§ **YOUR INSTRUCTIONS**
Copy the stretch of the items from the line containing "What is the difference between the maximum and minimum values?" through the last line of the items, keeping every word unchanged and adding nothing else.

[INPUT DATA — start]

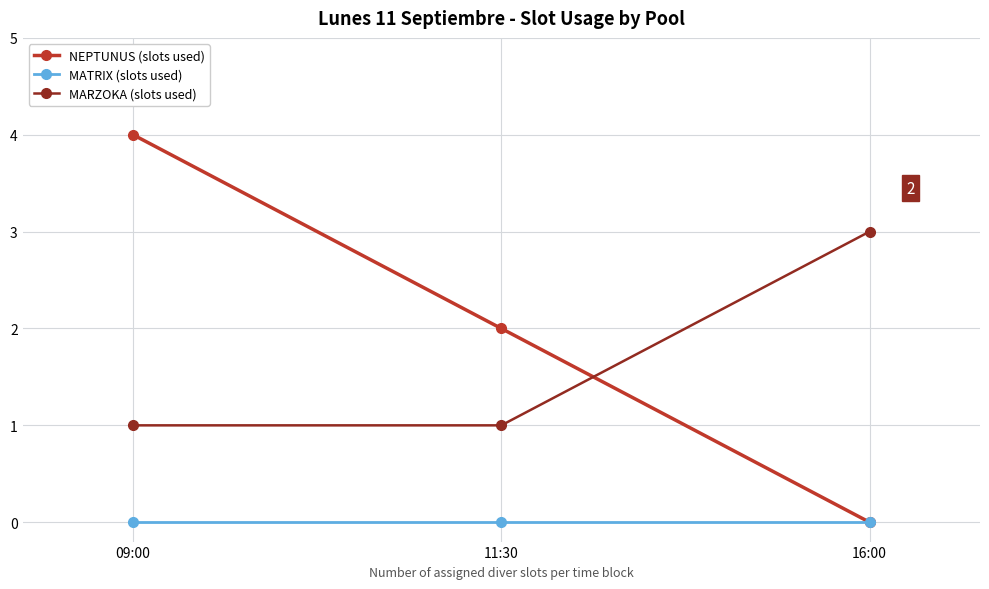

What is the label of the 3rd point from the left?

16:00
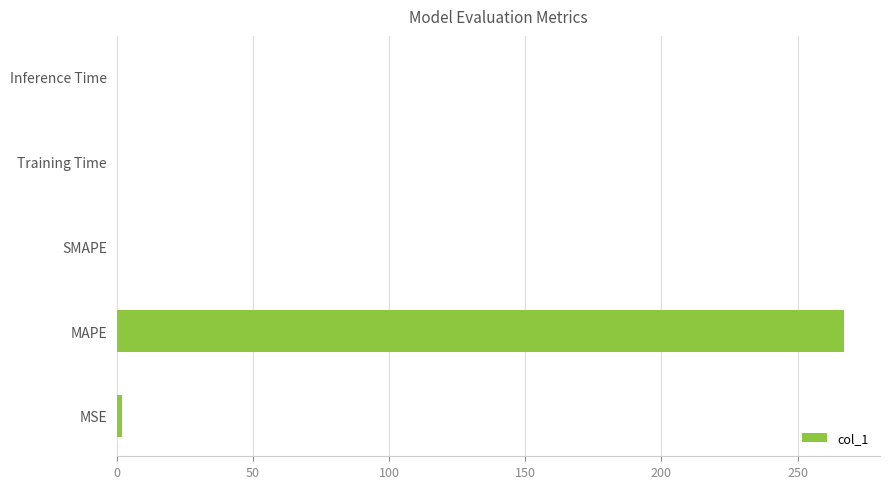

Between MAPE and MSE, which is larger?

MAPE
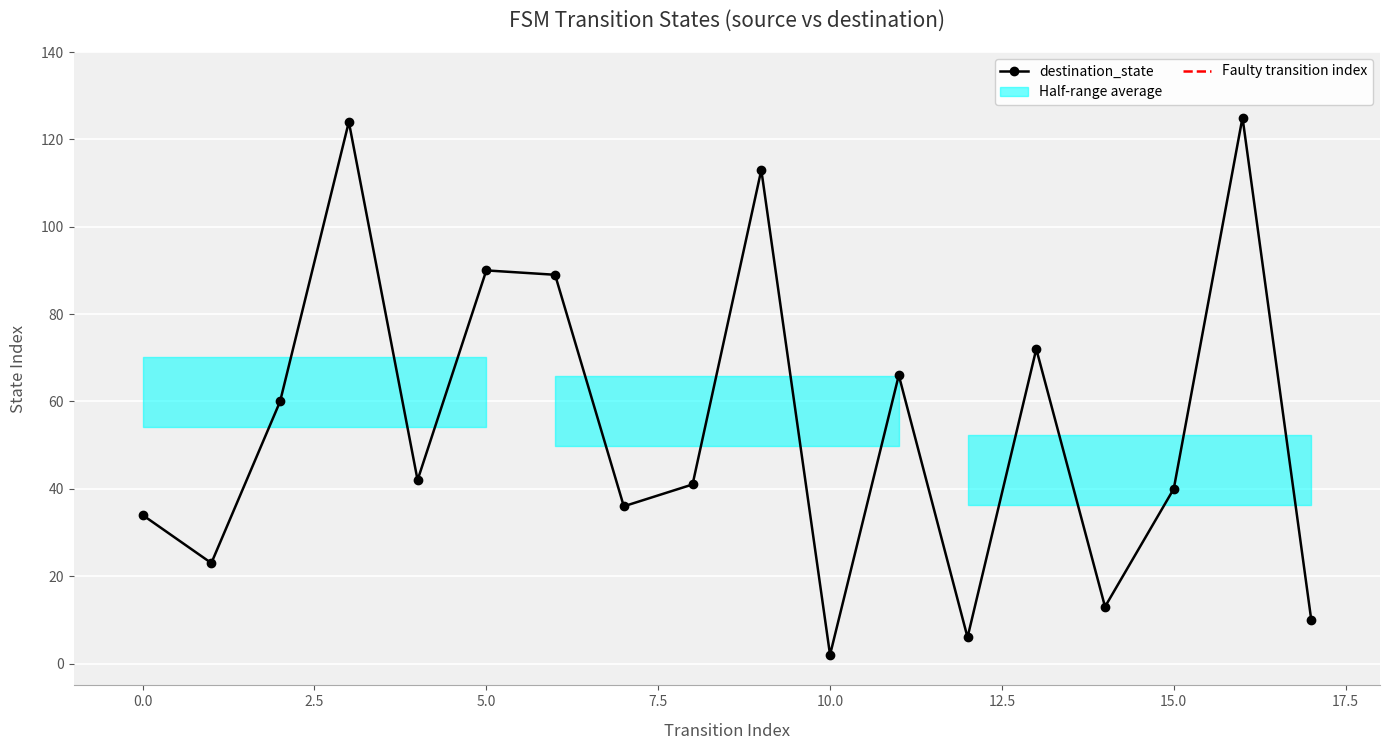

At which category does the chart reach its peak across all series?

16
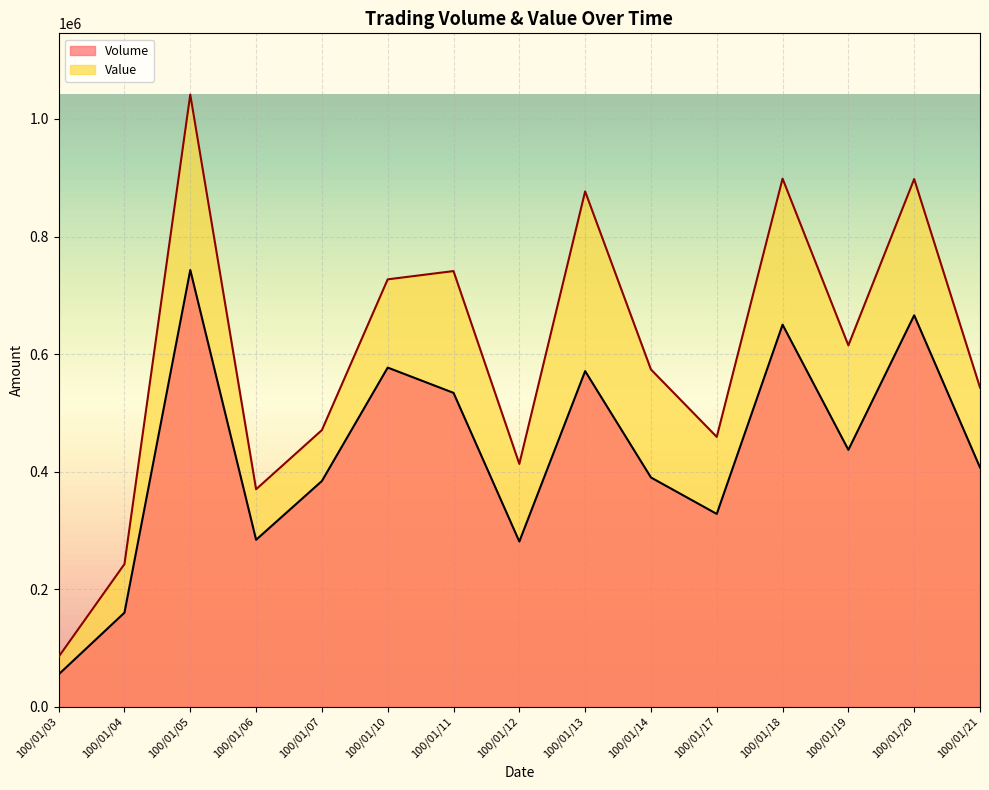

True or false: Value has a value of 242670 at 100/01/04.

True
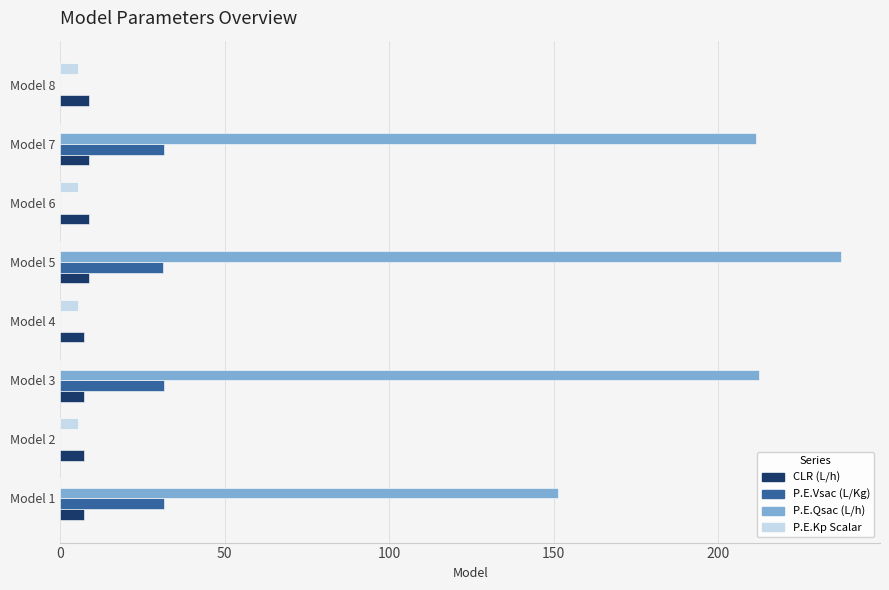

What is the greatest value displayed?

237.4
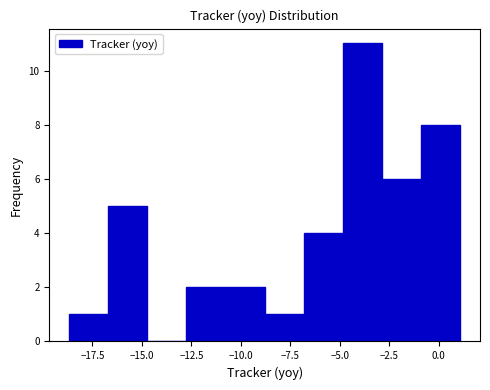

Read against the x-axis, roughly where is the centre of the tallest bar?

-4.0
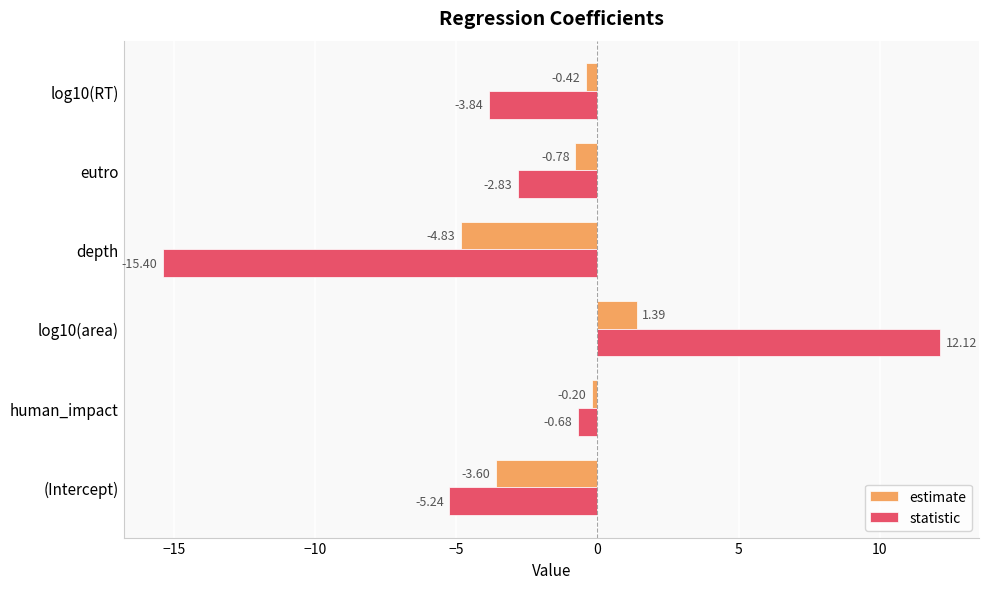

What is the difference between the maximum and minimum values in the estimate series?

6.2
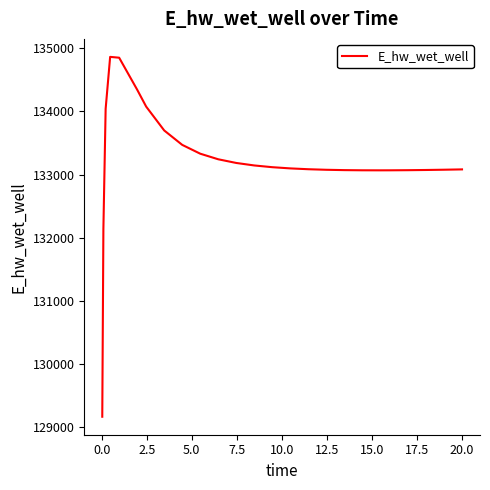

What is the difference between the maximum and minimum values?

5707.4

[INPUT DATA — finish]

§ **RESPONSE BOX**
What is the difference between the maximum and minimum values?

5707.4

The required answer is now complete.